Disruption is taken to be an interdisciplinary area of research combining computing, philosophy, artificial intelligence, engineering, social sciences, and future studies, as inspired by the work of John von Neumann, Alan Turing, and Alvin Toffler. In particular I am interested in that transformative effects of increasingly intelligent AI.

If we knew what it was we were doing, it would not be called research, would it?

— Albert Einstein

Published research

I read computer science in Tel Aviv University, writing my dissertations on software design and machine learning, but as student in the Interdisciplinary Program I was also given the opportunity to maintained active interest in other disciplines, including brain sciences, cognitive psychology, ontology, and semantics.

My published work contributed to subjects in software engineering, artificial intelligence, and the philosophy of computer science.

It has long been my personal view that the separation of practical and theoretical work is artificial and injurious. Much of the practical work done in computing, both in software and in hardware design, is unsound and clumsy because the people who do it have not any clear understanding of the fundamental design principles of their work. Most of the abstract mathematical and theoretical work is sterile because it has no point of contact with real computing.

— Christopher Strachey
  • Software Engineering

    Theory and practice of software design, architecture, modelling, visualisation, and evolution;

    Formal methods: quantifying and formalising design traits; theory and practice of formal verification

Key contributions:

Popular software modelling notations visualize implementation minutiae but fail to scale, to capture design abstractions, and to deliver effective tool support.

The first version of the modelling language was named LePUS by its inventor, Dr Eden. The LePUS notation only modelled design patterns. LePUS3, the language of Codecharts, was developed by Dr Eden with his research students Dr Notis Gasparis and Dr Jonathan Nicholson.

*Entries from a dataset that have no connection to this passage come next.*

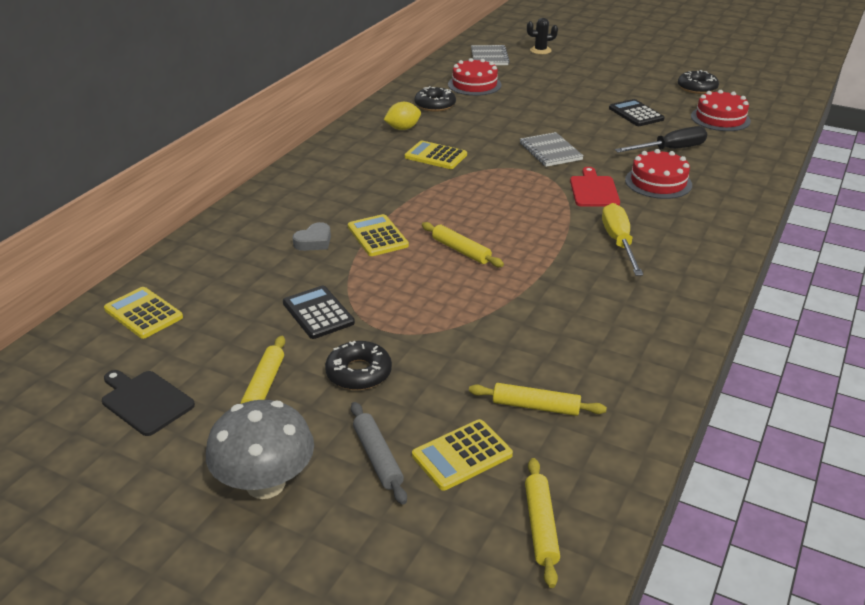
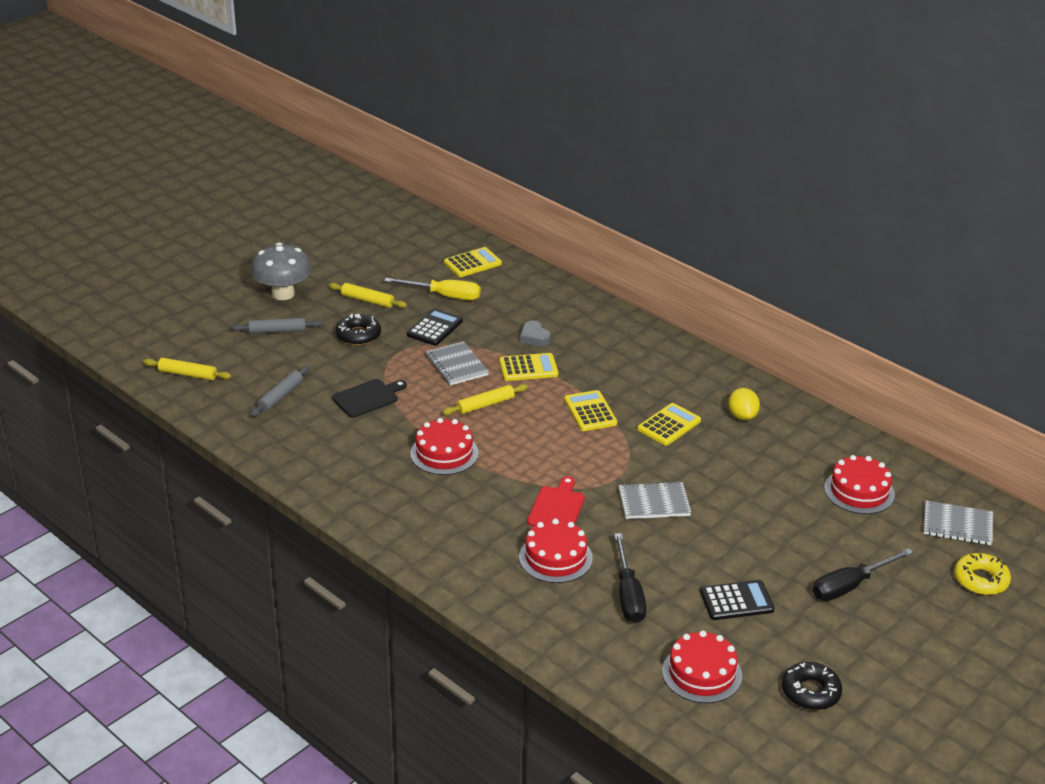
camera: 105 degrees right, 0 degrees up
black cutting board [102,370,195,436] -> black cutting board moved to [332,379,407,418]
black calculator [283,286,355,339] -> black calculator turned 45 degrees counterclockwise [407,308,463,346]
yellow calculator [412,419,513,491] -> yellow calculator moved to [564,390,617,431]
black donut [415,86,456,112] -> none
yellow rolling pin [469,383,607,416] -> grey rolling pin [250,366,309,417]
black cactus [527,18,558,54] -> yellow donut [954,553,1011,595]
red cutting board [570,167,620,207] -> red cutting board turned 90 degrees counterclockwise [527,476,585,526]
yellow screwdriver [602,203,643,276] -> yellow screwdriver moved to [384,278,481,300]
none -> red cake [410,418,478,475]
none -> grey notebook [426,341,489,385]
none -> black screwdriver [813,548,913,601]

The formal design description language of Codecharts was tailored to—

  • Visualize the building–blocks of object–oriented design
  • Create bird’s–eye roadmaps of large programs with minimal symbols and no clutter
  • Model blueprints of patterns, frameworks, and other design decisions
  • Be exactly sure what diagrams claim about programs and reason rigorously about them

LePUS3, the language of Codecharts, also satisfies the following requirements:

  • Scalability: To model industrial-scale programs using small Codecharts with only few symbols
  • Automated design verifiability: To allow programmers to continuously keep the design in synch with the implementation
  • Visualization (only LePUS3): To allow tools to reverse-engineer legible Codecharts from plain source code modelling their design
  • Pattern verification: To allow tools to determine automatically whether your program implements a design pattern
  • Abstraction in early design: To specify unimplemented programs without committing prematurely to implementation minutia
  • Genericity: To model a design pattern not as a specific implementation but as a design motif
  • Rigour: To be rigorous and allow software designers to be sure exactly what Codecharts mean and reason rigorously about them

LePUS3 Website

Design patterns are not programs but blueprints of an implementation, templates which describe the correlations and collaborations between generic participants in a program. Modelling them therefore requires an appropriately generic language.

We define Codecharts, a visual language for modelling the static (decidable) aspects of design patterns, and demonstrate how to verify whether a given Java implementation satisfies the specification of the pattern.

Visualising object-oriented design (OOD) poses several challenges, for example:

  • How can the constructs of OOD be best visualised?
  • How much of the program should be visualised?

This line of work demonstrates the answers given to these questions.

Everyone knows that software needs to be flexible. We also know that design patterns and architectural styles improve the ability of programs to evolve. But how can flexibility can be measured?

Our work suggests an objective measure for flexibility, called “evolution complexity”. We use the measure to compare the flexibility of design alternatives, thereby providing a robust definition of flexibility.

For example, we know that adding a new ‘Visitor’ class to a program that implements the Visitor pattern is easy, but now we can prove that the change has low evolution complexity.

We also show that flexibility is relative to a particular class of changes. For example, while it is easy to add a ‘Visitor’, it’s hard to add an operation. We demonstrate that this change is hard by showing that adding an operation to an implementation of the Visitor pattern has high evolution complexity.

What is the difference between architecture and design? This distinction is important since the choice of architecture has strategic and far-reaching implications over the implementation and therefore must be made early in the development process, whereas design decisions have localized effect and must be deferred to a latter stage in the process.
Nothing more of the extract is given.